Review of The Diving Bell and the Butterfly Film



By Rizal Saryad


The Diving Bell and the Butterfly is a French language film produced by Pathé and France 3 Cinéma in association with Banque Populaire Images 7 and the American Kennedy/Marshall Company, and in participation with Canal+ and Ciné Cinémas. This film was released on March 23, 2007 in France and November 30, 2007 in United States directed by Julian Schnabel who had won the award for best director at the 2007 Cannes Film Festival, a Golden Globe, as well as BAFTA, a César Award, two nominations for the Golden Lion and an Academy Award nomination. The cast were Mathieu Amalric (Jean-Dominique Bauby), Emmanuelle Seigner (Céline Desmoulins), Anne Consigny (Claude Mendibil), Marie-Josée Croze (Henriette Durand), Olatz López Garmendia (Marie Lopez), Patrick Chesnais (Dr. Lepage), Max von Sydow (Mr. Bauby Sr.), Isaach De Bankolé (Laurent), Marina Hands (Joséphine), Niels Arestrup (Roussin), and Emma de Caunes (Empress Eugénie).
Plot Summary
            The film begins as Bauby wakes from his three-week coma in a hospital in Berck-sur-Mer, France. After an initial rather over-optimistic analysis from one doctor, a neurologist explains that he has locked-in syndrome, an extremely rare condition in which the patient is almost completely physically paralyzed, but remains mentally normal. At first, the viewer primarily hears Bauby's "thoughts" (he thinks he is speaking but no one hears him), which are inaccessible to the other characters (who are seen through his one functioning eye).
A speech therapist and physical therapist try to help Bauby become as functional as possible. Bauby cannot speak, but he develops a system of communication with his speech and language therapist by blinking his left eye as she reads a list of letters to laboriously spell out his messages, letter by letter.

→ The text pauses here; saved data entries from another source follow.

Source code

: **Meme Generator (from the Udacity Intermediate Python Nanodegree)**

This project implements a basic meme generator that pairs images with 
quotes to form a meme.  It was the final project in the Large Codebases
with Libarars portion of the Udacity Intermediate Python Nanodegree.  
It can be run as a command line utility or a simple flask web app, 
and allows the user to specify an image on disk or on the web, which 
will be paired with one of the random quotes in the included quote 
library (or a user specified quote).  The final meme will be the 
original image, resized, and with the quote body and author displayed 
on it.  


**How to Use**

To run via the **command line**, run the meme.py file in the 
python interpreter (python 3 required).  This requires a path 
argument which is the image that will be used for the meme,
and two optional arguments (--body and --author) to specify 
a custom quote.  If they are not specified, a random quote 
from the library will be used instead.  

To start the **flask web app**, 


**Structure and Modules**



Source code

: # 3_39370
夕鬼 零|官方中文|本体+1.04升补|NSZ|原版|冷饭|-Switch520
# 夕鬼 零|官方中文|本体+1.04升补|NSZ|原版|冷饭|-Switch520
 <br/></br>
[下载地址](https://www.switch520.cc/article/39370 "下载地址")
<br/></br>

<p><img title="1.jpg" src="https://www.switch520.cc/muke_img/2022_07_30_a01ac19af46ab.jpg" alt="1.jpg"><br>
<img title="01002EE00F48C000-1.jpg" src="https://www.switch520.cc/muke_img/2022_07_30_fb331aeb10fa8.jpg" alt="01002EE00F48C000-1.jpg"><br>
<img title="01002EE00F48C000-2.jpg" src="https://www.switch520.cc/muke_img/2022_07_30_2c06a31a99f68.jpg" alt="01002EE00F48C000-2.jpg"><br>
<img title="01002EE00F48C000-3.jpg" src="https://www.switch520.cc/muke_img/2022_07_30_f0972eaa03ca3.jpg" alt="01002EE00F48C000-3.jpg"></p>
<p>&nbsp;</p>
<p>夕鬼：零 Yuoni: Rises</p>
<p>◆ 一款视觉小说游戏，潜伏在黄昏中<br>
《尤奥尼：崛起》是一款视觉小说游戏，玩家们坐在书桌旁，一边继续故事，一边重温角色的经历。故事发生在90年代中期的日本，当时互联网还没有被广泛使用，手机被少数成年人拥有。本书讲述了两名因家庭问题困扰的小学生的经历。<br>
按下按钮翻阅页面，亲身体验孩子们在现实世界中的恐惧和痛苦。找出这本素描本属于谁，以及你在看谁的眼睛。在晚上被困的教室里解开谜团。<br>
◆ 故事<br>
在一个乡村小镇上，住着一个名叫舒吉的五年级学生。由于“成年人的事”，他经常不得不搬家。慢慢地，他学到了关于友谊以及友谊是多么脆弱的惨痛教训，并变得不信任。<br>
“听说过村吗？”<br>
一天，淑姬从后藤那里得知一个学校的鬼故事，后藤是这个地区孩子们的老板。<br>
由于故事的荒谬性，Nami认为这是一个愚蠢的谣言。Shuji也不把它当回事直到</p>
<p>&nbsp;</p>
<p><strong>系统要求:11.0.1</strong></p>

Gradually, the film's restricted point of view broadens out, and the viewer begins to see Bauby from 'outside', in addition to experiencing incidents from his past, including a visit to Lourdes. He also fantasizes, imagining beaches, mountains, the Empress Eugénie and an erotic feast with one of his transcriptionists. It is revealed that Bauby had been editor of the popular French fashion magazine Elle, and that he had a deal to write a book (which was originally going to be based on "The Count of Monte Cristo" but from a female perspective). He decides that he will still write a book, using his slow and exhausting communication technique. A woman from a publishing house with which Bauby had the original book contract is brought in to take dictation.
The new book explains what it is like to now be him, trapped in his body, which he sees as being within an old-fashioned deep-sea diving suit with a brass helmet, which is called a scaphandre in French, as in the original title. Others around see his spirit, still alive, as a "Butterfly".
The story of Bauby's writing is juxtaposed with his recollections and regrets until his stroke. We see the mother of his three children (whom he never married), his children, his mistress, his friends, and his father. He encounters people from his past whose lives bear similarities to his own "entrapment": a friend who was kidnapped in Beirut and held in solitary confinement for four years, and his own 92-year-old father, who is confined to his own apartment, because he is too frail to descend four flights of stairs.
Bauby eventually completes his memoir and hears the critics' responses. He dies of pneumonia ten days after its publication. The closing credits are accentuated by reversed shootings of breaking glacier ice, accompanied by the Joe Strummer & the Mescaleros song Ramshackle Day Parade.
Analysis
This film took everyone into a serious situation. From the beginning of the film, the audiences were shown by the character Bauby who woke from his three-week coma. Yet somehow, there is a positive thing that must be appreciated from the film. It shows the audiences about how important is healthy life. For example the “stroke” of Bauby is very serious and of course he would be suffered for long time. In addition, such situation ussually forces someone to have inspiration in order to keep alive. Here is the life force at its most insistent, lashing out against fate with stubborn resolve. Besides, when a person is in a serious critical condition, the price for healing and the hospital would be more expensive than the price of prevention. Thus, your health is very important.
Furthermore, this film cannot be separated from the negative thing. Based on the point of view of the audiences, this film is not appropriate for children in several scenes though overall is very good to tell us implicitly to keep health early. The imagination of Bauby Sometimes to have  a sex will impact the children in a bad behaviour. Thus, the guidance of parents or adults is necessary in this case. 
Celine, the mother of his children and his former partner (played by Emmanuelle Seigner), remains loyal to him and even helps him communicate with another woman who also is a former lover (the male libido is indomitable). And all of the other women around him, including his nurse, his assistant and a fantasy lover, are loving and patient and assure him that he is in some way the same vital man, filled with eagerness, lust and brilliance.
            I really recommend you to watch this movie. It  taught us about loyalty, cared to each other and tried to tell us to keep our health. It was extremely amazing film. From five stars i’ll give this movie three stars.